### Aim of the exercise
The entries are to be duplicated exactly, though any picture in them must be omitted.

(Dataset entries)
------------------------------

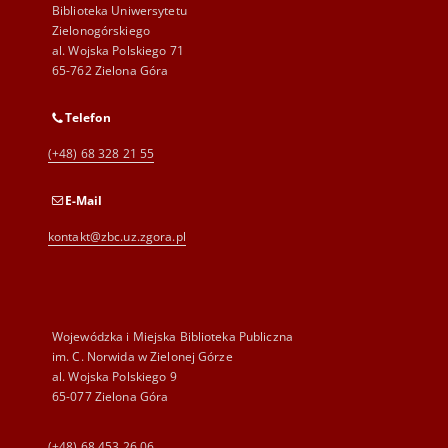
Biblioteka Uniwersytetu
Zielonogórskiego
al. Wojska Polskiego 71
65-762 Zielona Góra
Telefon
(+48) 68 328 21 55
E-Mail
kontakt@zbc.uz.zgora.pl
Wojewódzka i Miejska Biblioteka Publiczna
im. C. Norwida w Zielonej Górze
al. Wojska Polskiego 9
65-077 Zielona Góra
(+48) 68 453 26 06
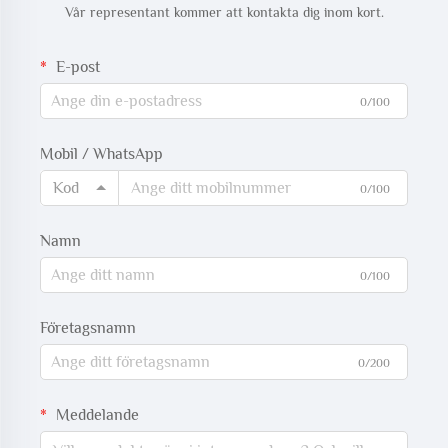
Vår representant kommer att kontakta dig inom kort.
E-post
0/100
Mobil / WhatsApp
Kod
0/100
Namn
0/100
Företagsnamn
0/200
Meddelande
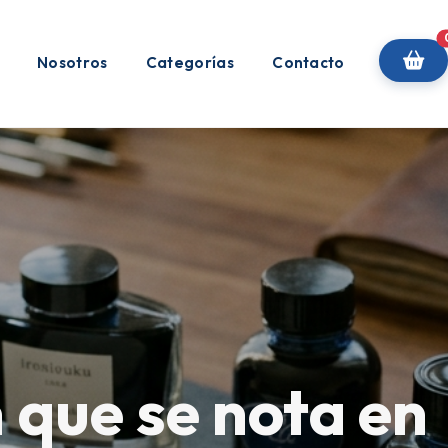
Nosotros
Categorías
Contacto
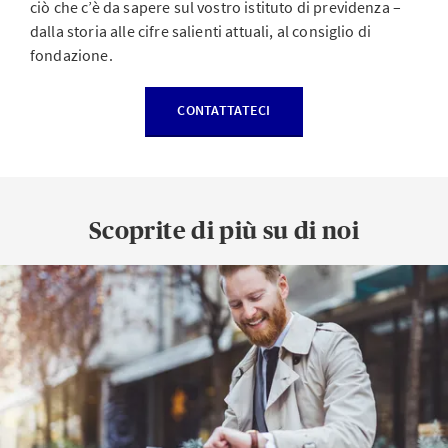
ciò che c’è da sapere sul vostro istituto di previdenza –
dalla storia alle cifre salienti attuali, al consiglio di
fondazione.
CONTATTATECI
Scoprite di più su di noi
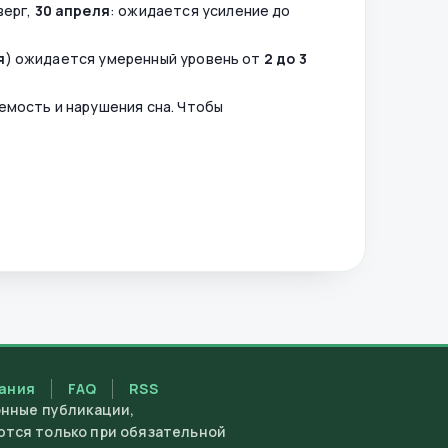
верг,
30 апреля
: ожидается усиление до
я
) ожидается умеренный уровень от
2 до 3
емость и нарушения сна. Чтобы
вания
FAQ
RSS
онные публикации,
ются только при обязательной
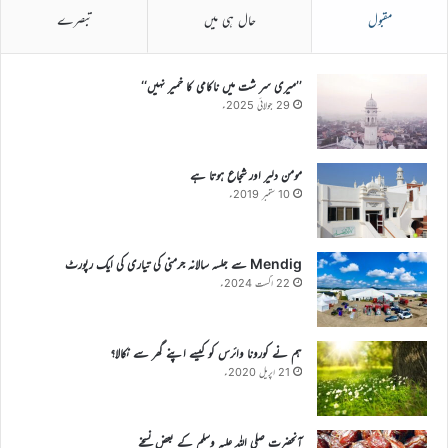
مقبول
حال ہی میں
تبصرے
’’میری سر شت میں ناکامی کا خمیر نہیں‘‘
29 جولائی 2025ء
مومن دلیر اور شجاع ہوتا ہے
10 ستمبر 2019ء
Mendig سے جلسہ سالانہ جرمنی کی تیاری کی ایک رپورٹ
22 اگست 2024ء
ہم نے کورونا وائرس کو کیسے اپنے گھر سے نکالا؟
21 اپریل 2020ء
آنحضرت صلی اللہ علیہ وسلم کے بعض نسخے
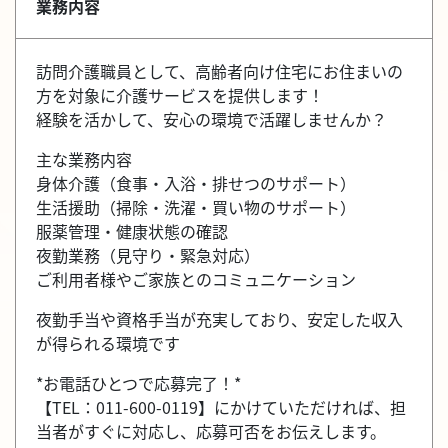
業務内容
訪問介護職員として、高齢者向け住宅にお住まいの
方を対象に介護サービスを提供します！
経験を活かして、安心の環境で活躍しませんか？
主な業務内容
身体介護（食事・入浴・排せつのサポート）
生活援助（掃除・洗濯・買い物のサポート）
服薬管理・健康状態の確認
夜勤業務（見守り・緊急対応）
ご利用者様やご家族とのコミュニケーション
夜勤手当や資格手当が充実しており、安定した収入
が得られる環境です
*お電話ひとつで応募完了！*
【TEL：011-600-0119】にかけていただければ、担
当者がすぐに対応し、応募可否をお伝えします。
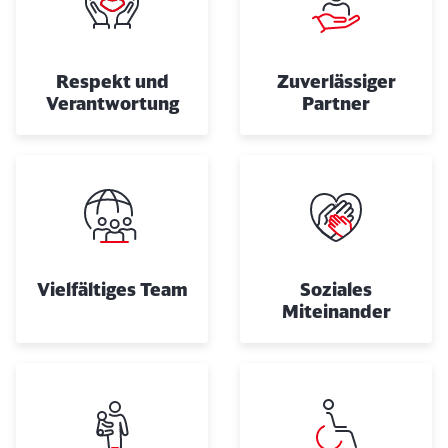
Respekt und
Zuverlässiger
Verantwortung
Partner
Vielfältiges Team
Soziales
Miteinander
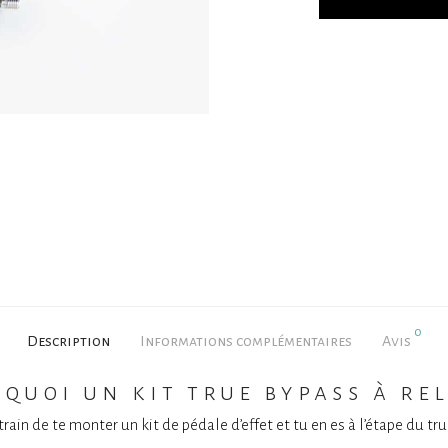
0
Description
Informations complémentaires
Avis
quoi un kit true bypass à rel
train de te monter un kit de pédale d’effet et tu en es à l’étape du tr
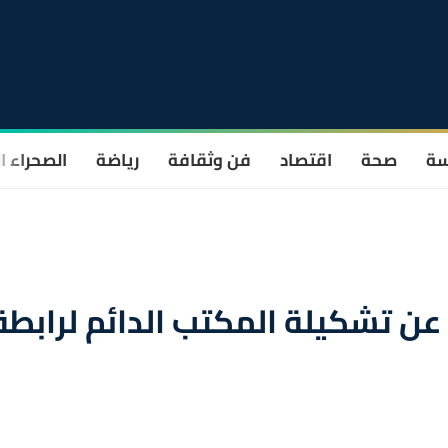
سة
صحة
اقتصاد
فن وثقافة
رياضة
الصحراء ا
عن تشكيلة المكتب الدائم لرابطة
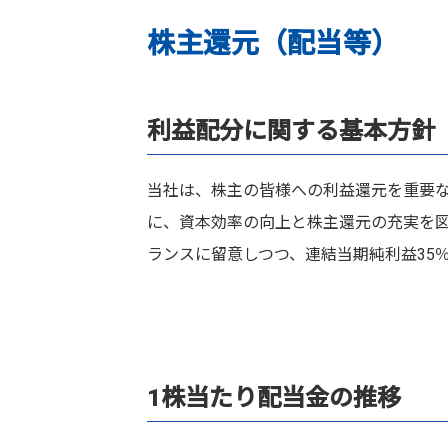
ステークホルダーエンゲージメ
株主還元（配当等）
ステークホルダーとのコミュニケー
利益配分に関する基本方針
当社は、株主の皆様への利益還元を重要
に、資本効率の向上と株主還元の充実を
ランスに留意しつつ、連結当期純利益35
1株当たり配当金の推移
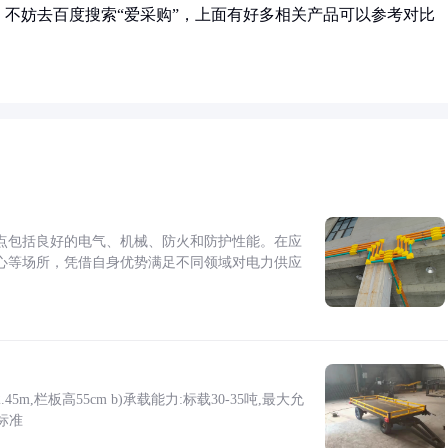
不妨去百度搜索“爱采购”，上面有好多相关产品可以参考对比
点包括良好的电气、机械、防火和防护性能。在应
心等场所，凭借自身优势满足不同领域对电力供应
5m,栏板高55cm b)承载能力:标载30-35吨,最大允
标准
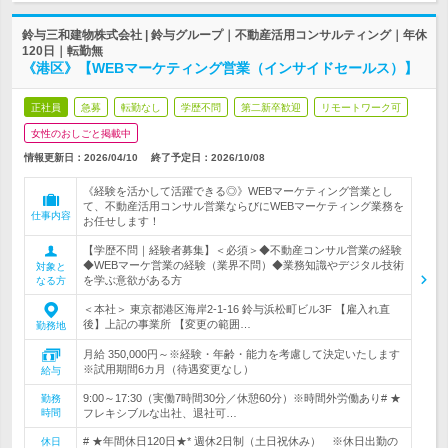
鈴与三和建物株式会社 | 鈴与グループ｜不動産活用コンサルティング｜年休
120日｜転勤無
《港区》【WEBマーケティング営業（インサイドセールス）】
正社員
急募
転勤なし
学歴不問
第二新卒歓迎
リモートワーク可
女性のおしごと掲載中
情報更新日：2026/04/10
終了予定日：
2026/10/08
《経験を活かして活躍できる◎》WEBマーケティング営業とし
て、不動産活用コンサル営業ならびにWEBマーケティング業務を
仕事内容
お任せします！
【学歴不問｜経験者募集】＜必須＞◆不動産コンサル営業の経験
◆WEBマーケ営業の経験（業界不問）◆業務知識やデジタル技術
対象と
を学ぶ意欲がある方
なる方
＜本社＞ 東京都港区海岸2-1-16 鈴与浜松町ビル3F 【雇入れ直
後】上記の事業所 【変更の範囲…
勤務地
月給 350,000円～※経験・年齢・能力を考慮して決定いたします
※試用期間6カ月（待遇変更なし）
給与
9:00～17:30（実働7時間30分／休憩60分）※時間外労働あり# ★
勤務
時間
フレキシブルな出社、退社可…
# ★年間休日120日★* 週休2日制（土日祝休み） ※休日出勤の
休日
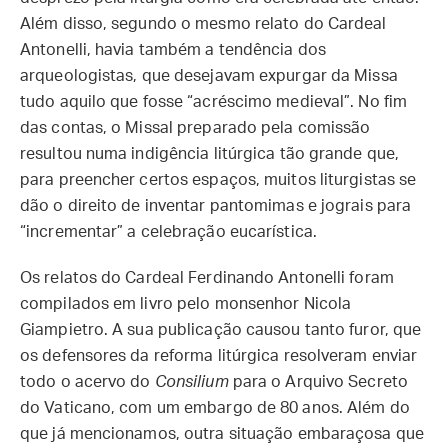
Além disso, segundo o mesmo relato do Cardeal
Antonelli, havia também a tendência dos
arqueologistas, que desejavam expurgar da Missa
tudo aquilo que fosse “acréscimo medieval”. No fim
das contas, o Missal preparado pela comissão
resultou numa indigência litúrgica tão grande que,
para preencher certos espaços, muitos liturgistas se
dão o direito de inventar pantomimas e jograis para
“incrementar” a celebração eucarística.
Os relatos do Cardeal Ferdinando Antonelli foram
compilados em livro pelo monsenhor Nicola
Giampietro. A sua publicação causou tanto furor, que
os defensores da reforma litúrgica resolveram enviar
todo o acervo do
Consilium
para o Arquivo Secreto
do Vaticano, com um embargo de 80 anos. Além do
que já mencionamos, outra situação embaraçosa que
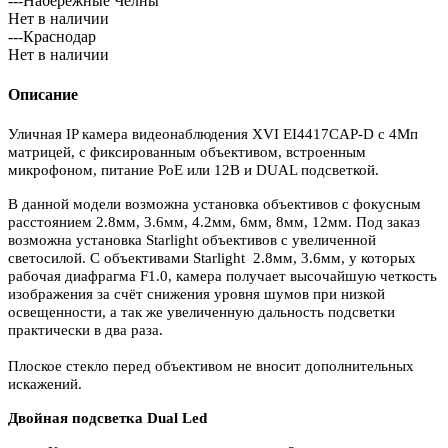
---Набережные Челны
Нет в наличии
---Краснодар
Нет в наличии
Описание
Уличная IP камера видеонаблюдения XVI EI4417CAP-D с 4Мп
матрицей, с фиксированным объективом, встроенным
микрофоном, питание PoE или 12В и DUAL подсветкой.
В данной модели возможна установка объективов с фокусным
расстоянием 2.8мм, 3.6мм, 4.2мм, 6мм, 8мм, 12мм. Под заказ
возможна установка Starlight объективов с увеличенной
светосилой. С объективами Starlight 2.8мм, 3.6мм, у которых
рабочая диафрагма F1.0, камера получает высочайшую четкость
изображения за счёт снижения уровня шумов при низкой
освещенности, а так же увеличенную дальность подсветки
практически в два раза.
Плоское стекло перед объективом не вносит дополнительных
искажений.
Двойная подсветка Dual Led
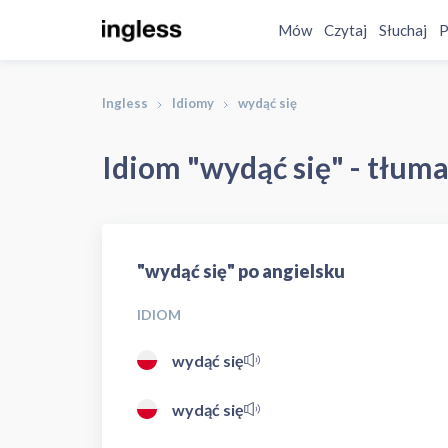
Mów
Czytaj
Słuchaj
P
Ingless
Idiomy
wydąć się
Idiom "wydąć się" - tłuma
"wydąć się" po angielsku
IDIOM
wydąć się
wydąć się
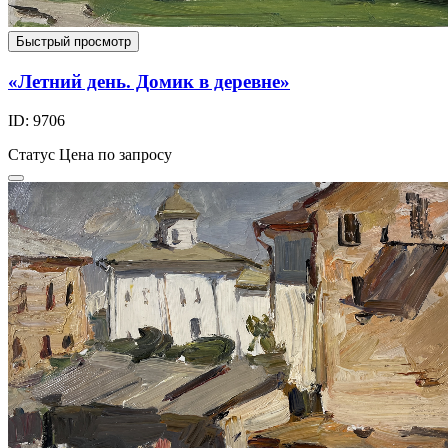
Быстрый просмотр
«Летний день. Домик в деревне»
ID: 9706
Статус
Цена по запросу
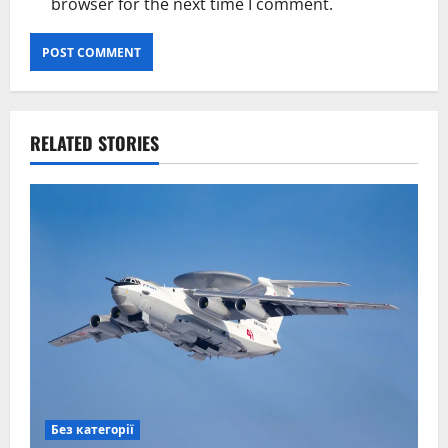
browser for the next time I comment.
RELATED STORIES
Без категорії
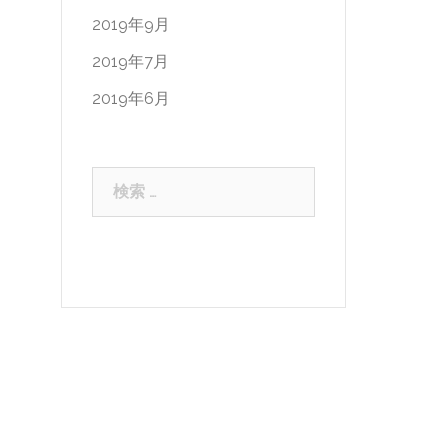
2019年9月
2019年7月
2019年6月
検
索:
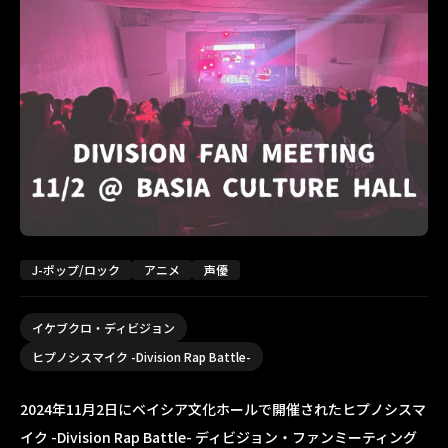
J-ポップ/ロック
アニメ
声優
イケブクロ・ディビジョン
ヒプノシスマイク -Division Rap Battle-
2024年11月2日にベイシア文化ホールで開催されたヒプノシスマ
イク -Division Rap Battle- ディビジョン・ファンミーティング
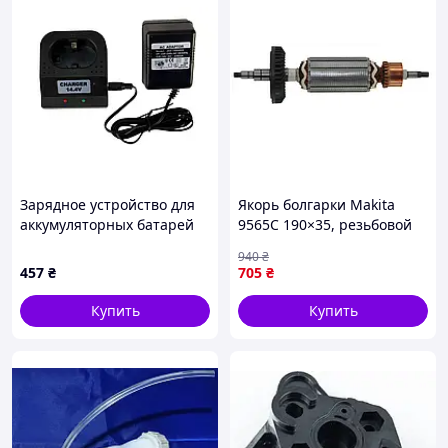
Зарядное устройство для
Якорь болгарки Makita
аккумуляторных батарей
9565C 190×35, резьбовой
шуруповерта Асеса 14.4 В
хвостовик 6 мм, аналог
940
₴
(ЗУ 14.4)
515228-2 — ротор PRO
457
₴
705
₴
серии
Купить
Купить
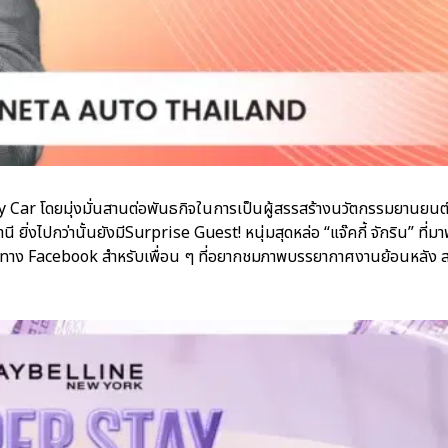
 Car โดยมุ่งมั่นสานต่อพันธกิจในการเป็นผู้สรรสร้างนวัตกรรมยานยนต
่งไปกว่านั้นยังมีSurprise Guest! หนุ่มสุดหล่อ “แจ๊คกี้ จักริน” ที่
ช่องทาง Facebook สำหรับเพื่อน ๆ ที่อยากชมภาพบรรยากาศงานย้อนหลัง 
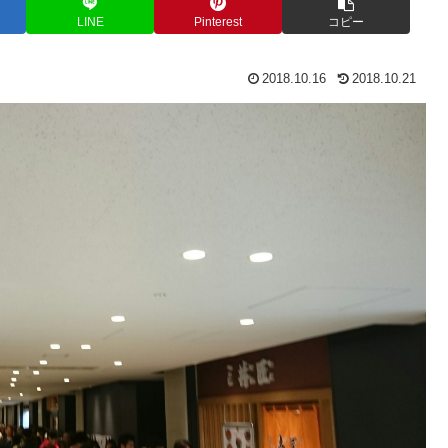
LINE
Pinterest
コピー
2018.10.16
2018.10.21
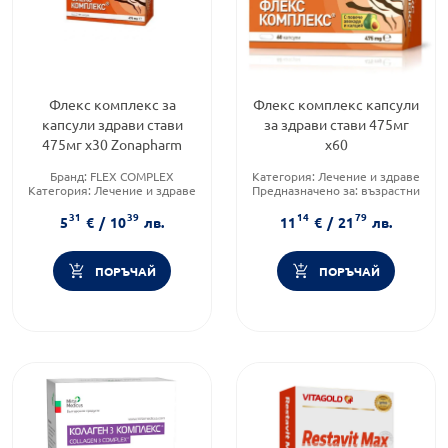
Флекс комплекс за
Флекс комплекс капсули
капсули здрави стави
за здрави стави 475мг
475мг х30 Zonapharm
х60
Бранд:
FLEX COMPLEX
Категория:
Лечение и здраве
Категория:
Лечение и здраве
Предназначено за:
възрастни
Предназначено за:
възрастни
Форма на продукта:
капсули
31
39
14
79
5
€
/
10
лв.
11
€
/
21
лв.
ПОРЪЧАЙ
ПОРЪЧАЙ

------------------------------

### Solution for this task
Biblioteka Uniwersytetu
Zielonogórskiego
al. Wojska Polskiego 71
65-762 Zielona Góra
Telefon
(+48) 68 328 21 55
E-Mail
kontakt@zbc.uz.zgora.pl
Wojewódzka i Miejska Biblioteka Publiczna
im. C. Norwida w Zielonej Górze
al. Wojska Polskiego 9
65-077 Zielona Góra
(+48) 68 453 26 06
Vår representant kommer att kontakta dig inom kort.
E-post
0/100
Mobil / WhatsApp
Kod
0/100
Namn
0/100
Företagsnamn
0/200
Meddelande
Nosotros
Categorías
Contacto
ciò che c’è da sapere sul vostro istituto di previdenza –
dalla storia alle cifre salienti attuali, al consiglio di
fondazione.
CONTATTATECI
Scoprite di più su di noi
верг,
30 апреля
: ожидается усиление до
я
) ожидается умеренный уровень от
2 до 3
емость и нарушения сна. Чтобы
вания
FAQ
RSS
онные публикации,
ются только при обязательной
مقبول
حال ہی میں
تبصرے
’’میری سر شت میں ناکامی کا خمیر نہیں‘‘
29 جولائی 2025ء
مومن دلیر اور شجاع ہوتا ہے
10 ستمبر 2019ء
Mendig سے جلسہ سالانہ جرمنی کی تیاری کی ایک رپورٹ
22 اگست 2024ء
ہم نے کورونا وائرس کو کیسے اپنے گھر سے نکالا؟
21 اپریل 2020ء
آنحضرت صلی اللہ علیہ وسلم کے بعض نسخے
業務内容
訪問介護職員として、高齢者向け住宅にお住まいの
方を対象に介護サービスを提供します！
経験を活かして、安心の環境で活躍しませんか？
主な業務内容
身体介護（食事・入浴・排せつのサポート）
生活援助（掃除・洗濯・買い物のサポート）
服薬管理・健康状態の確認
夜勤業務（見守り・緊急対応）
ご利用者様やご家族とのコミュニケーション
夜勤手当や資格手当が充実しており、安定した収入
が得られる環境です
*お電話ひとつで応募完了！*
【TEL：011-600-0119】にかけていただければ、担
当者がすぐに対応し、応募可否をお伝えします。
Respekt und
Zuverlässiger
Verantwortung
Partner
Vielfältiges Team
Soziales
Miteinander
0
Description
Informations complémentaires
Avis
quoi un kit true bypass à rel
train de te monter un kit de pédale d’effet et tu en es à l’étape du tr
سة
صحة
اقتصاد
فن وثقافة
رياضة
الصحراء ا
عن تشكيلة المكتب الدائم لرابطة
ステークホルダーエンゲージメ
株主還元（配当等）
ステークホルダーとのコミュニケー
利益配分に関する基本方針
当社は、株主の皆様への利益還元を重要
に、資本効率の向上と株主還元の充実を
ランスに留意しつつ、連結当期純利益35
1株当たり配当金の推移
不妨去百度搜索“爱采购”，上面有好多相关产品可以参考对比
点包括良好的电气、机械、防火和防护性能。在应
心等场所，凭借自身优势满足不同领域对电力供应
5m,栏板高55cm b)承载能力:标载30-35吨,最大允
标准
鈴与三和建物株式会社 | 鈴与グループ｜不動産活用コンサルティング｜年休
120日｜転勤無
《港区》【WEBマーケティング営業（インサイドセールス）】
正社員
急募
転勤なし
学歴不問
第二新卒歓迎
リモートワーク可
女性のおしごと掲載中
情報更新日：2026/04/10
終了予定日：
2026/10/08
《経験を活かして活躍できる◎》WEBマーケティング営業とし
て、不動産活用コンサル営業ならびにWEBマーケティング業務を
仕事内容
お任せします！
【学歴不問｜経験者募集】＜必須＞◆不動産コンサル営業の経験
◆WEBマーケ営業の経験（業界不問）◆業務知識やデジタル技術
対象と
を学ぶ意欲がある方
なる方
＜本社＞ 東京都港区海岸2-1-16 鈴与浜松町ビル3F 【雇入れ直
後】上記の事業所 【変更の範囲…
勤務地
月給 350,000円～※経験・年齢・能力を考慮して決定いたします
※試用期間6カ月（待遇変更なし）
給与
9:00～17:30（実働7時間30分／休憩60分）※時間外労働あり# ★
勤務
時間
フレキシブルな出社、退社可…
# ★年間休日120日★* 週休2日制（土日祝休み） ※休日出勤の
休日
Além disso, segundo o mesmo relato do Cardeal
Antonelli, havia também a tendência dos
arqueologistas, que desejavam expurgar da Missa
tudo aquilo que fosse “acréscimo medieval”. No fim
das contas, o Missal preparado pela comissão
resultou numa indigência litúrgica tão grande que,
para preencher certos espaços, muitos liturgistas se
dão o direito de inventar pantomimas e jograis para
“incrementar” a celebração eucarística.
Os relatos do Cardeal Ferdinando Antonelli foram
compilados em livro pelo monsenhor Nicola
Giampietro. A sua publicação causou tanto furor, que
os defensores da reforma litúrgica resolveram enviar
todo o acervo do
Consilium
para o Arquivo Secreto
do Vaticano, com um embargo de 80 anos. Além do
que já mencionamos, outra situação embaraçosa que
---Набережные Челны
Нет в наличии
---Краснодар
Нет в наличии
Описание
Уличная IP камера видеонаблюдения XVI EI4417CAP-D с 4Мп
матрицей, с фиксированным объективом, встроенным
микрофоном, питание PoE или 12В и DUAL подсветкой.
В данной модели возможна установка объективов с фокусным
расстоянием 2.8мм, 3.6мм, 4.2мм, 6мм, 8мм, 12мм. Под заказ
возможна установка Starlight объективов с увеличенной
светосилой. С объективами Starlight 2.8мм, 3.6мм, у которых
рабочая диафрагма F1.0, камера получает высочайшую четкость
изображения за счёт снижения уровня шумов при низкой
освещенности, а так же увеличенную дальность подсветки
практически в два раза.
Плоское стекло перед объективом не вносит дополнительных
искажений.
Двойная подсветка Dual Led
Mów
Czytaj
Słuchaj
P
Ingless
Idiomy
wydąć się
Idiom "wydąć się" - tłuma
"wydąć się" po angielsku
IDIOM
wydąć się
wydąć się
Быстрый просмотр
«Летний день. Домик в деревне»
ID: 9706
Статус
Цена по запросу
browser for the next time I comment.
RELATED STORIES
Без категорії
2019年9月
2019年7月
2019年6月
検
索:
J-ポップ/ロック
アニメ
声優
イケブクロ・ディビジョン
ヒプノシスマイク -Division Rap Battle-
2024年11月2日にベイシア文化ホールで開催されたヒプノシスマ
イク -Division Rap Battle- ディビジョン・ファンミーティング
Зарядное устройство для
Якорь болгарки Makita
аккумуляторных батарей
9565C 190×35, резьбовой
шуруповерта Асеса 14.4 В
хвостовик 6 мм, аналог
940
₴
(ЗУ 14.4)
515228-2 — ротор PRO
457
₴
705
₴
серии
Купить
Купить
 Car โดยมุ่งมั่นสานต่อพันธกิจในการเป็นผู้สรรสร้างนวัตกรรมยานยนต
่งไปกว่านั้นยังมีSurprise Guest! หนุ่มสุดหล่อ “แจ๊คกี้ จักริน” ที่
ช่องทาง Facebook สำหรับเพื่อน ๆ ที่อยากชมภาพบรรยากาศงานย้อนหลัง 
LINE
Pinterest
コピー
2018.10.16
2018.10.21
Флекс комплекс за
Флекс комплекс капсули
капсули здрави стави
за здрави стави 475мг
475мг х30 Zonapharm
х60
Бранд:
FLEX COMPLEX
Категория:
Лечение и здраве
Категория:
Лечение и здраве
Предназначено за:
възрастни
Предназначено за:
възрастни
Форма на продукта:
капсули
31
39
14
79
5
€
/
10
лв.
11
€
/
21
лв.
ПОРЪЧАЙ
ПОРЪЧАЙ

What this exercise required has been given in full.